I stepped into my bedroom, irritated to find a pile of his clothes stacked in the corner of the room that wasn't there before we left earlier. Why was he moving back?  I sighed, it would be an argument for another day.  I was exhausted from bickering with him.  I plugged my phone in before stepping into the bathroom, locking the door behind me. I was going to take a long bath to try to cool off, maybe by then Nathaniel would be asleep on the couch and I wouldn't have to even look at him.

As I let the water warm up I took the time to survey the bathroom. Nothing had moved since I was last here. It was eerie, really, how much nothing had changed. It was as if my home had not been used since I left Nathaniel's office before Rafael took me to Granada the first time. Even the lone pair of worn jeans still rested on the counter, stacked where I left them.

I slipped into the bath, welcoming the soft smell of lavender and peonies. When the lights turned out in the bedroom, I quietly stepped out of the tub, pulling on a nightgown and brushing through my tangled waves before stepping out into the room.

I was thankful to find the room empty. I wasn't in the mood for another argument with Nathaniel, especially after he'd been drinking. I began pulling the comforter back when I heard a loud thump in the kitchen, making me jump. I sighed, debating whether or not to follow the noise.

I slowly walked down the hall, careful not to make a sound as I emerged into the kitchen, slightly taken aback when Nathaniel was not in there. I furrowed my brow as I checked the room one more time before turning the light out, making the room turn pitch black aside from the dim glimmer of starlight. I slowly began making my way back to my bedroom, knowing this path by heart as my leg brushed against the bed.

"What did you tell Daphne?" A deep, feral voice asked behind me, making the hair stand up on the back of my neck as my eyes searched through the dark.

"What are you talking about Nathaniel?" I asked, blindly searching through the dark, trying to find his towering figure. I backed myself up against the wall, suddenly feeling anxious as I heard the shifting of the wood floor beneath his feet.

"How was your time with Rafael?" He continued.

I shifted uncomfortably, desperately searching through the dark. I didn't speak, too scared of giving my location away, although my short, shallow breaths were already giving away my location.

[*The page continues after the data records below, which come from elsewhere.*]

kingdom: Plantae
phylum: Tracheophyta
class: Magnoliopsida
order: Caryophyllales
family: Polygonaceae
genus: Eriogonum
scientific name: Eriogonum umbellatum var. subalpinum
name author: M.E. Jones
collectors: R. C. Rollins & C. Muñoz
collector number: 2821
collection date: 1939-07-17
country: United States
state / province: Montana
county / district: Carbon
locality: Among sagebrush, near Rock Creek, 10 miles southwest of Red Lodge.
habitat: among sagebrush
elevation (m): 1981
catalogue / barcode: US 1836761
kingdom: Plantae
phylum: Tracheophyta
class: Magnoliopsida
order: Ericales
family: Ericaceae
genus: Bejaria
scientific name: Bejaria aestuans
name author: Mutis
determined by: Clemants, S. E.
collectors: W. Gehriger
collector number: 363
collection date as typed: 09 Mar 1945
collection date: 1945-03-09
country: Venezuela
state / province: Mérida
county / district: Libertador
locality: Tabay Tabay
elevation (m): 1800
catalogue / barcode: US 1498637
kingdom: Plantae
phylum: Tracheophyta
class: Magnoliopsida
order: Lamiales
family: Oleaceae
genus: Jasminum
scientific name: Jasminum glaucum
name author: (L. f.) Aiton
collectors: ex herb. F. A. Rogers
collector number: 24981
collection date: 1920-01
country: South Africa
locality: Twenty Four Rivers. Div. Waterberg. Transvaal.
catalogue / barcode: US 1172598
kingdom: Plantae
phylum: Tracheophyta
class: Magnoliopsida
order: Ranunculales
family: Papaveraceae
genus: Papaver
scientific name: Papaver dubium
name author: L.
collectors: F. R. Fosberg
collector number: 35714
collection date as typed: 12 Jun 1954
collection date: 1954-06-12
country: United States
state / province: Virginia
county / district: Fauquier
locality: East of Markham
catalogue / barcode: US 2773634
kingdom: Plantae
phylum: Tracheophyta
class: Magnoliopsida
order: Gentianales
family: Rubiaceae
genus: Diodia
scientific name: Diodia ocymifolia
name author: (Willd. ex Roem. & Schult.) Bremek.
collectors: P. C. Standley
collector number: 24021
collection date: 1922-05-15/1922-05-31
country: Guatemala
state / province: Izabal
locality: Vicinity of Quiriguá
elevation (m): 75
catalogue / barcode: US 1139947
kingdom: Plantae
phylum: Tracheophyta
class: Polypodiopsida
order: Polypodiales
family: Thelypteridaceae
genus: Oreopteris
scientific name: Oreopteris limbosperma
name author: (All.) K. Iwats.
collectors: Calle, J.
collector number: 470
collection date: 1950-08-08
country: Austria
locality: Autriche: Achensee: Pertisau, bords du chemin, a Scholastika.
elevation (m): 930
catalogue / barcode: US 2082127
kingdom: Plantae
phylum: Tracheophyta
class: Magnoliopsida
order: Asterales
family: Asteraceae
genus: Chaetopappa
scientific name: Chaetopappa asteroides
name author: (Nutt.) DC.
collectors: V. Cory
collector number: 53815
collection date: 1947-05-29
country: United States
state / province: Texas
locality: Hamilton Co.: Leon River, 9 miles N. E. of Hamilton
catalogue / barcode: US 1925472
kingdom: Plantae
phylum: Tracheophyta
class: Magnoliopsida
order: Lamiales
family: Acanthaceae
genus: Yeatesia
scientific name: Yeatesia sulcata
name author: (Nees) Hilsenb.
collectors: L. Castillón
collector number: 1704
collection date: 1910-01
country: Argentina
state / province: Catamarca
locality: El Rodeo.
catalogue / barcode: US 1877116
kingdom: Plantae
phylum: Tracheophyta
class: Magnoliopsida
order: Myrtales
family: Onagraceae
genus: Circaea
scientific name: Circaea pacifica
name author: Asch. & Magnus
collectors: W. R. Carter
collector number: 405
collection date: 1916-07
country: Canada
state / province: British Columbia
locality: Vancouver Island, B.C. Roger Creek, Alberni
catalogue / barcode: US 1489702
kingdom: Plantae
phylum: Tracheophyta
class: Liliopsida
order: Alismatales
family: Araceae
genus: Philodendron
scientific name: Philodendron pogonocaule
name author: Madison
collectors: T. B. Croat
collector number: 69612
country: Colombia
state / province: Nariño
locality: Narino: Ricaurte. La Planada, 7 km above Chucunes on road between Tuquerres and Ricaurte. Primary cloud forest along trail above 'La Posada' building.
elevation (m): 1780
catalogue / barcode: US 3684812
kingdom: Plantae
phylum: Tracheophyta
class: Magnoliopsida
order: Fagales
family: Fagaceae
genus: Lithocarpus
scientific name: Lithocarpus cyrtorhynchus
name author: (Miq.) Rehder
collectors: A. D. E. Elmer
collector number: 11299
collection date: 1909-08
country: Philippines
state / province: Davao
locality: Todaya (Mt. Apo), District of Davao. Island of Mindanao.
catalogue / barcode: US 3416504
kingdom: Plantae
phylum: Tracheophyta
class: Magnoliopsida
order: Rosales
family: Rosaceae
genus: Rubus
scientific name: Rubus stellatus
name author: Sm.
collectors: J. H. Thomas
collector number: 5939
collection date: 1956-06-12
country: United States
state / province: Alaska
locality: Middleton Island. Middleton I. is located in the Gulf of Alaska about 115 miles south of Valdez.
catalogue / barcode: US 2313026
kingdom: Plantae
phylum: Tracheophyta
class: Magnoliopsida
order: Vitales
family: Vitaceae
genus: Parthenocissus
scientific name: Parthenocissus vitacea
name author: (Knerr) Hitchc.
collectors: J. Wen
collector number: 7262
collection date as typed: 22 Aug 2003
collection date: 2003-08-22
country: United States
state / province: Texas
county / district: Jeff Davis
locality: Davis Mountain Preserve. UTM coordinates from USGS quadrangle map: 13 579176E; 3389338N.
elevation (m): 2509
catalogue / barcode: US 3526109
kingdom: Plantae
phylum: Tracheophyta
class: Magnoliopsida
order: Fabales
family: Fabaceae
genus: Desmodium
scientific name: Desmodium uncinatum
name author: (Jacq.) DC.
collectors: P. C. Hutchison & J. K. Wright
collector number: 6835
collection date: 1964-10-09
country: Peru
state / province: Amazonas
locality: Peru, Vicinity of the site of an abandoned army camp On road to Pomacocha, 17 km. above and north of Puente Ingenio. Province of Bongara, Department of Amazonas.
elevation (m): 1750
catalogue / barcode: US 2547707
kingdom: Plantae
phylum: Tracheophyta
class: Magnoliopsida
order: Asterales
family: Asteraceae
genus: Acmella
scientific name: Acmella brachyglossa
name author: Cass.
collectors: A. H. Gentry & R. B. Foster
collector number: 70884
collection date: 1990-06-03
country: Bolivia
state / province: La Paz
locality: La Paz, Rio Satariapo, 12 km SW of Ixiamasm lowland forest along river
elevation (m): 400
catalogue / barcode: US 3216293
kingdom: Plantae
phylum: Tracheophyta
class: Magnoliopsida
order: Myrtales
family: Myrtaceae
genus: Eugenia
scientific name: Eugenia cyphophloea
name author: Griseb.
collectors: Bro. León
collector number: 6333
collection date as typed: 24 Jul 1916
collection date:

"You have no idea how badly I wanted to let Daniel win the night with you," he continued, making my stomach drop. "If it hadn't been for appearances, I would have let him take you just like he did back then.  You would have deserved it.  And I would have had reason to divorce you-two birds with one stone.  Maybe I should invite him over this evening, just so we can get this miserable marriage over with, don't you agree?"